IOPS good practices in risk management of alternative investment

04 February 2008



The International Organisation of Pension Supervisors released a set of good practices relating to the risk management of alternative investments by pension funds. The document is directed at pension supervisory authorities to aid them in their assessment of whether the pension funds under their jurisdiction are managing their alternative investments adequately.

 

The increasing use of alternative investment forms, such as (funds of) hedge funds and private equity, are developments pension fund supervisory authorities should be alert to, IOPS states.
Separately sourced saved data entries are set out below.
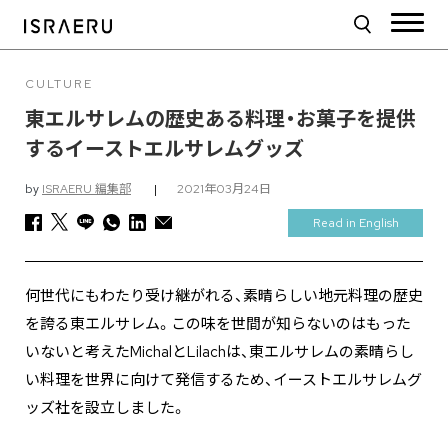
CULTURE
東エルサレムの歴史ある料理・お菓子を提供
するイーストエルサレムグッズ
by
ISRAERU 編集部
|
2021年03月24日
Read in English
何世代にもわたり受け継がれる、素晴らしい地元料理の歴史
を誇る東エルサレム。この味を世間が知らないのはもった
いないと考えたMichalとLilachは、東エルサレムの素晴らし
い料理を世界に向けて発信するため、イーストエルサレムグ
ッズ社を設立しました。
As pension entities are placing a share of their capital in these types of instrument, the potential risks flowing from these products justify specific attention from supervisory authorities.

 

Pension fund supervisory authorities recognize that riskier strategies are often inherent in alternative investments, given they were initially designed for high-net worth individuals, IOPS writes. Such investments (…) require careful scrutiny and analysis, and in many cases, more rigorous review and monitoring than most traditional products, it continues.

 

The supervisory efforts with respect to the risk management for alternative investments should be concentrated in those areas where problems are most likely to occur and the impact of problems is most likely to be extensive. A limited allocation to alternative investments should not automatically be associated with a substantial increase in the risk profile – indeed ‘traditional’ investment forms may carry a similar or even a higher risk.